Босиком и с голым торсом он брёл по коридорам, но те странным образом петляли, вели не туда, а знакомые с виду повороты приводили в тупик.
— Что за хрень? — ругнулся, не сразу сообразив, то ли он спьяну заблудился, то ли замок издевается.
Первую мысль сразу отбросил, потому что знал эти проклятые стены до зазубринки, сколько себя помнил, а заодно и все их фокусы. Но сколько бы ни ходил, свои покои так и не отыскал, зато лабиринт, насмехаясь, «случайно» привёл его к крытому переходу, ведущему в Башню Смерти.
Война закатил глаза, потерев кулаком и без того красные глаза, и рассмеялся.
— Хорошо. Раз хочешь срочно видеть, то приду, но только не впадай в культурный шок от моего облика.

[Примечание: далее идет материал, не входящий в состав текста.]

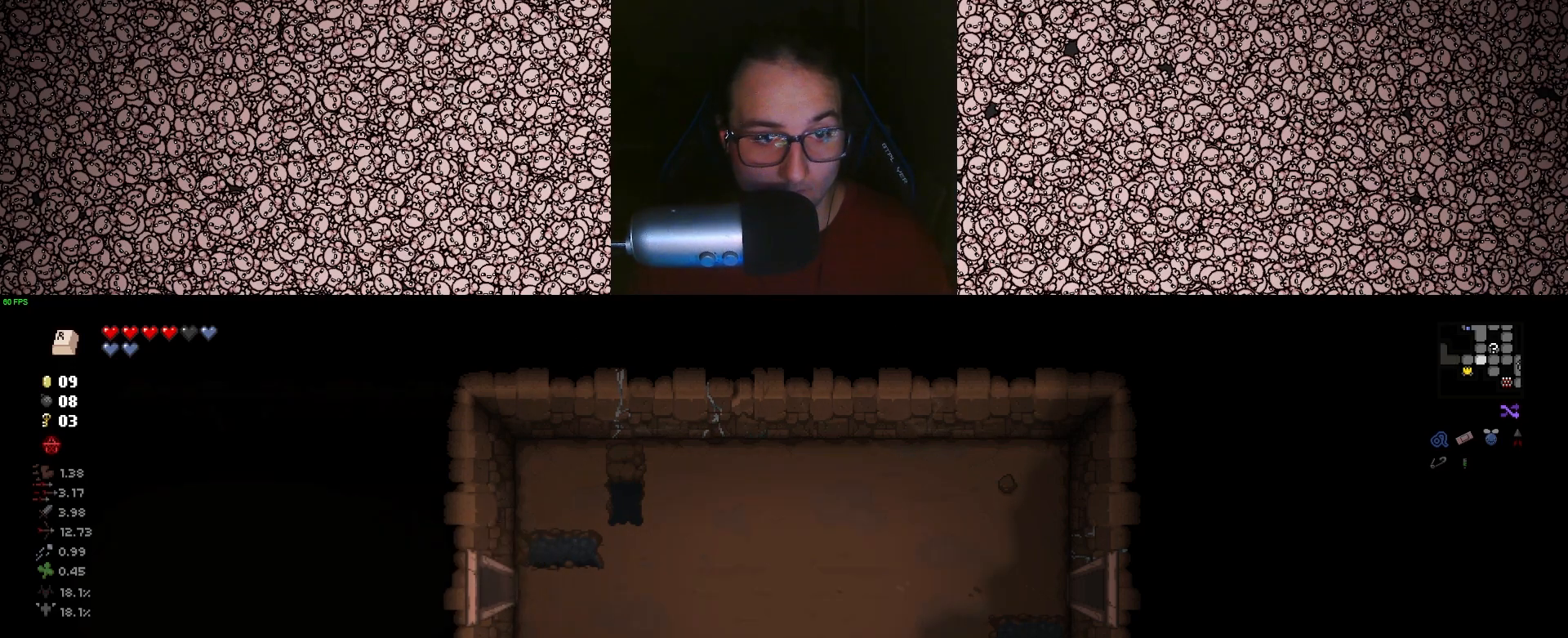
{"keys": ["a"], "events": []}
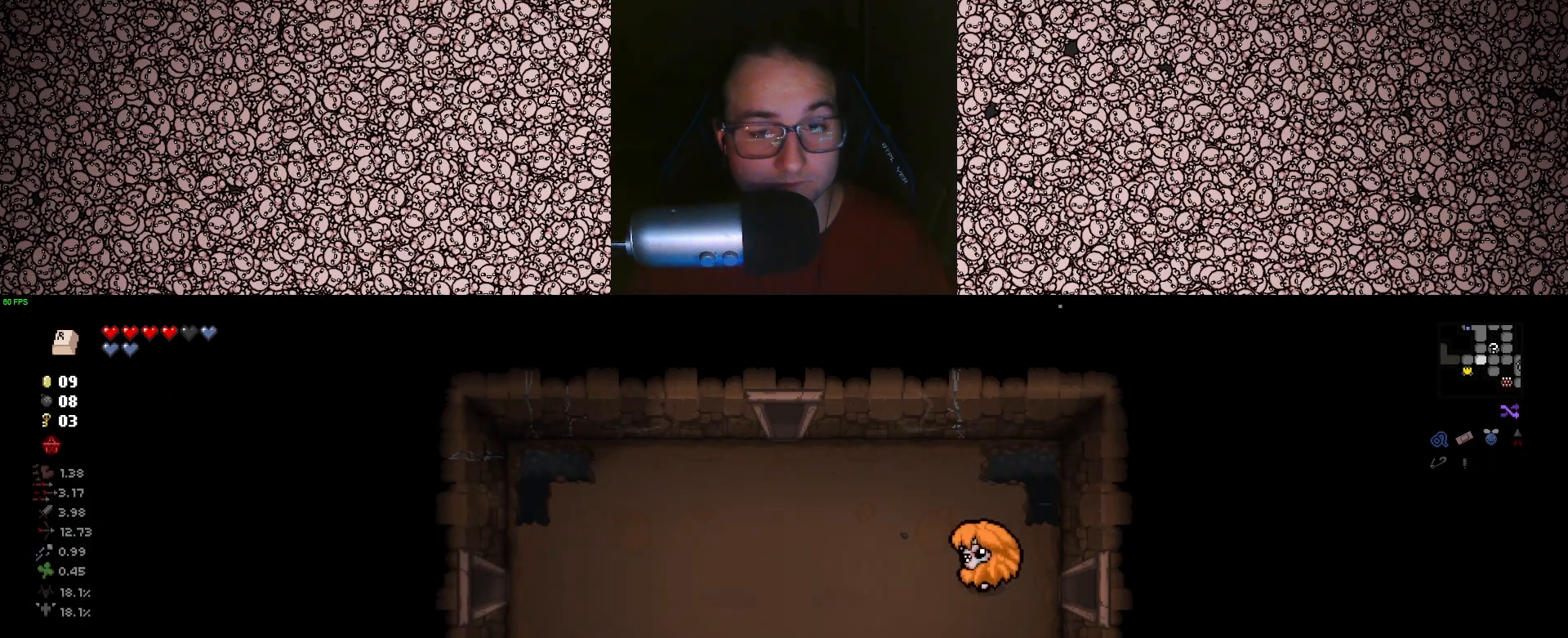
{"keys": ["a"], "events": []}
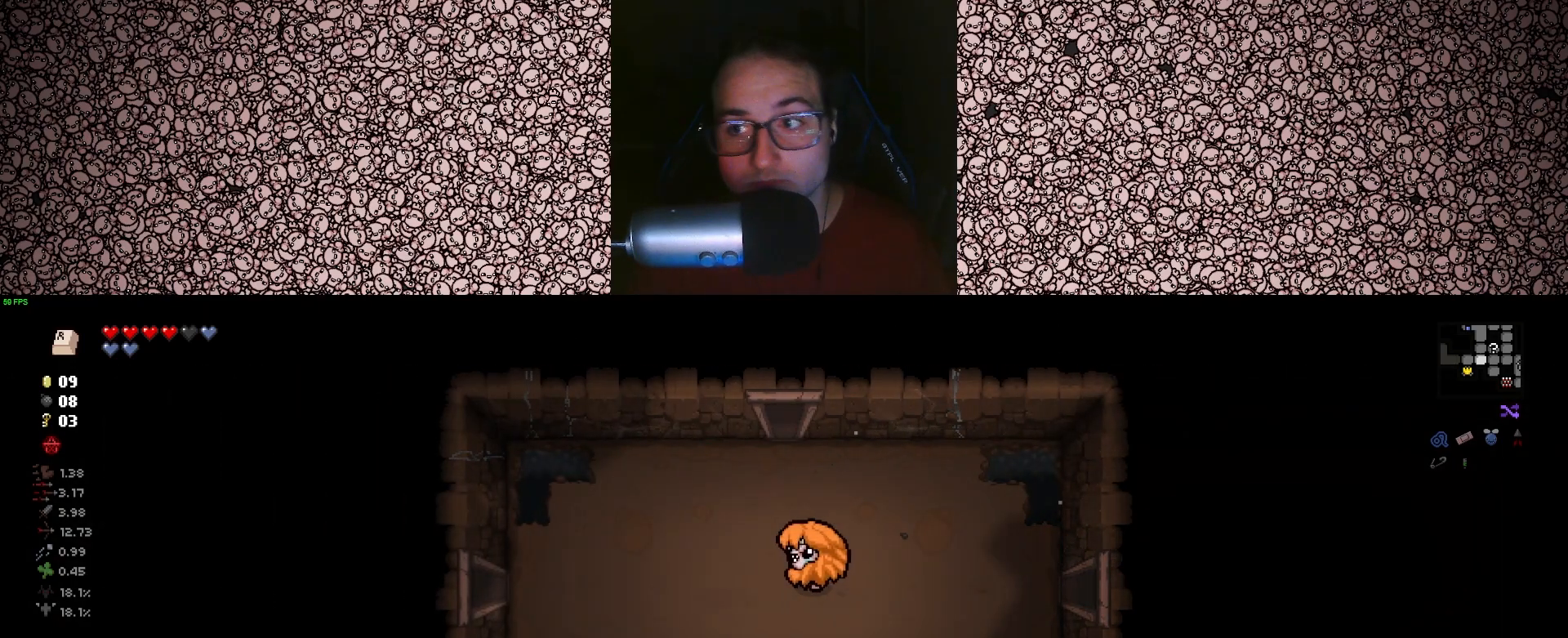
{"keys": ["a"], "events": []}
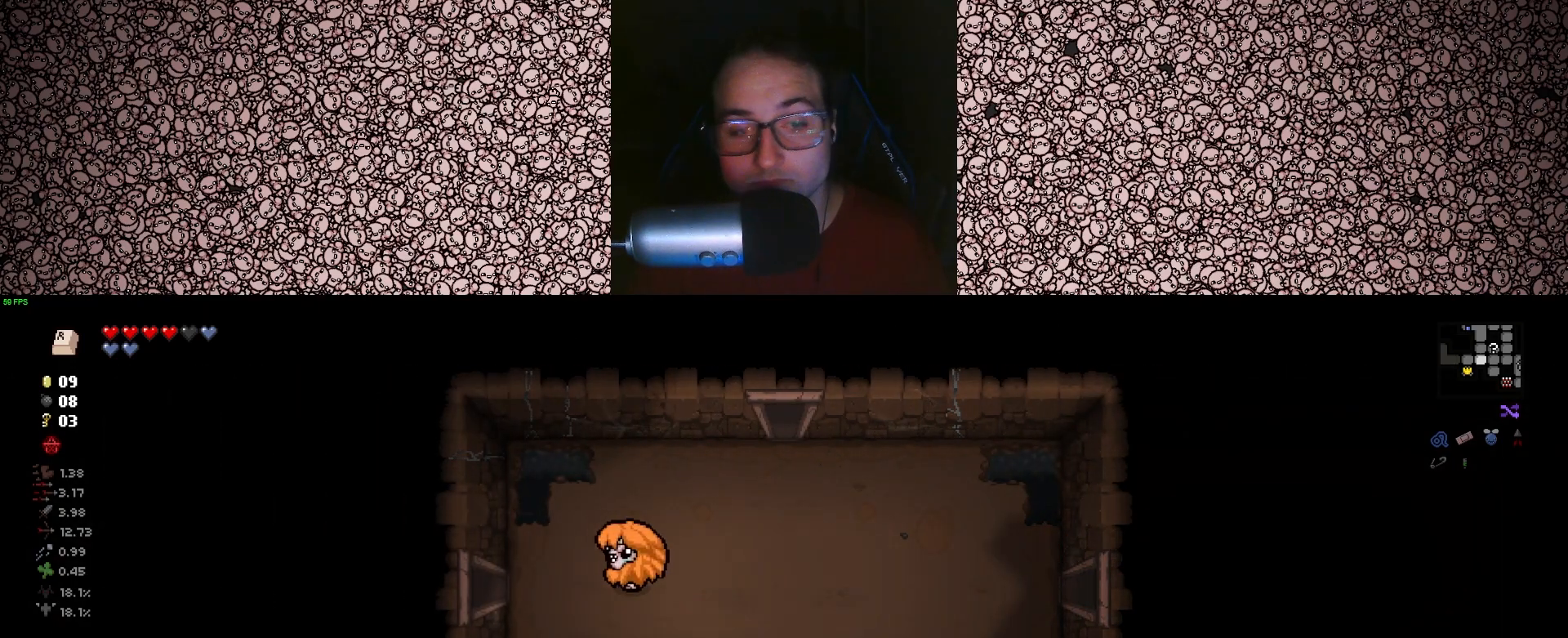
{"keys": ["a"], "events": []}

Смерть оглядел его с ног до головы так, словно его безукоризненно вымытый пол потоптало самое грязное и мерзкое создание, какое только может существовать. С немым осуждением и нескрываемой брезгливостью.

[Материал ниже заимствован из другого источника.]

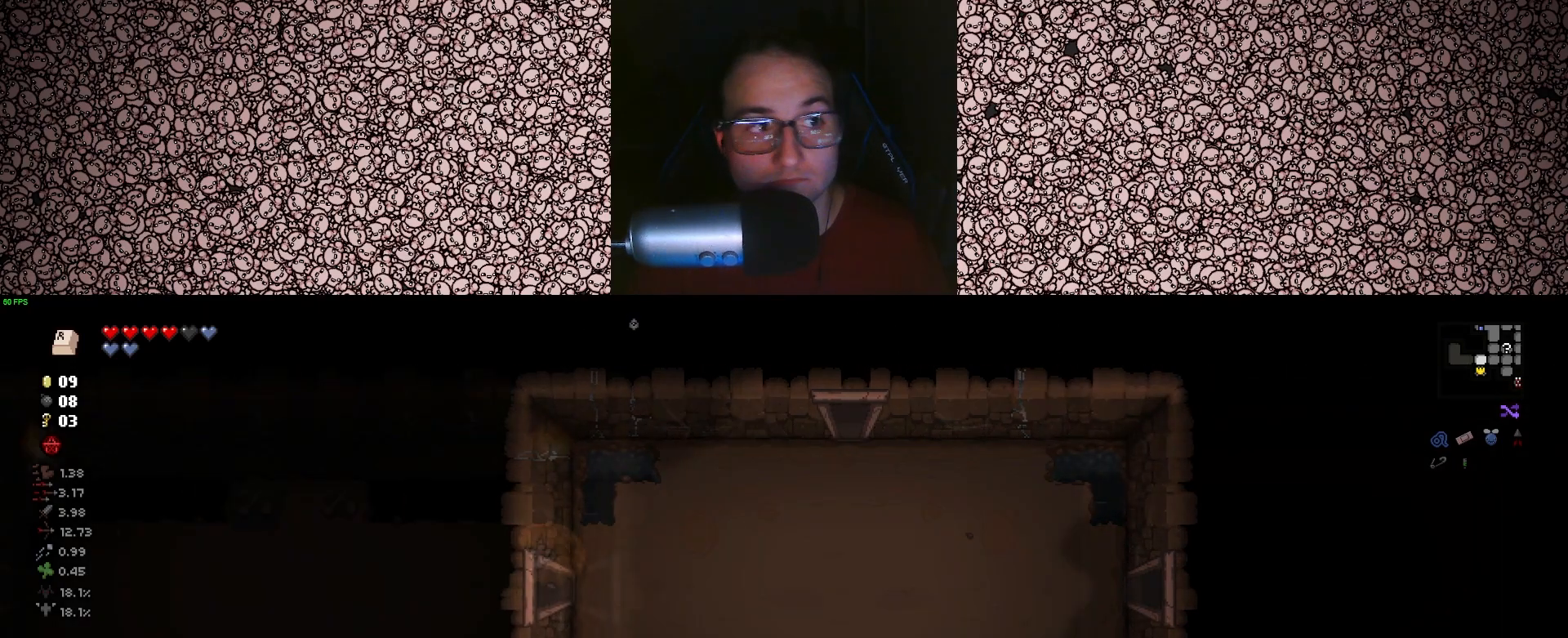
{"keys": ["a"], "events": []}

Война был бы рад ещё и наблевать прямо на его наполированные до блеска туфли, но никак не мог вызвать рвоту.
— Ты — животное, — с презрением заключил Смерть, шевельнув пальцами, и окно тотчас приоткрылось. — Совсем не имеешь достоинства. Что о нас подумают низшие создания, какой ты им подаёшь пример?
— Избавь меня от нравоучений. Ты сам меня сюда заманил, не дав привести себя в порядок, что мне оставалось? — скривился Война, без разрешения вышел на балкон, зачерпнул снега, с наслаждением растёр по лицу и груди, смывая пот, засохшую кровь и вино. Зачерпнул ещё и засунул в рот. Снег стремительно таял на языке, от холода свело скулы, но Всаднику стало значительно легче.
Смерть терпеливо ждал за столом, но Война ощущал на себе его режущий взгляд, что даже острее косы. Но он часто ходил по краю лезвия, ему не привыкать, пока брат не придумал наказание хуже.
— Я отправил тебе приглашение два деления стрелки назад, ты проигнорировал.
Война хмыкнул:
— Я не видел, был занят.
Смерть так сильно сжал губы, что они посинели, но парировал с подчёркнутым спокойствием.
— Бесконтрольное сношение и пьянство — это не занятость. Ты ещё хуже Голода.
На что Война не остался в долгу:
— Может, ты просто не умеешь отдыхать? Сам-то давно вступал в эти самые… Как ты сказал? «Сношения». Очень советую.
Брат стукнул кулаком по столешнице и тут же, вернув самообладание, расслабил ладонь, но пальцы остались напряжёнными. Он сменил тему.
— Нефилим, как ты знаешь, выжил, — Смерть беспристрастно взглянул ему прямо в глаза, и Война понял, что его раскусили. Но выдержал, не стушевался, продолжая нагло ухмыляться.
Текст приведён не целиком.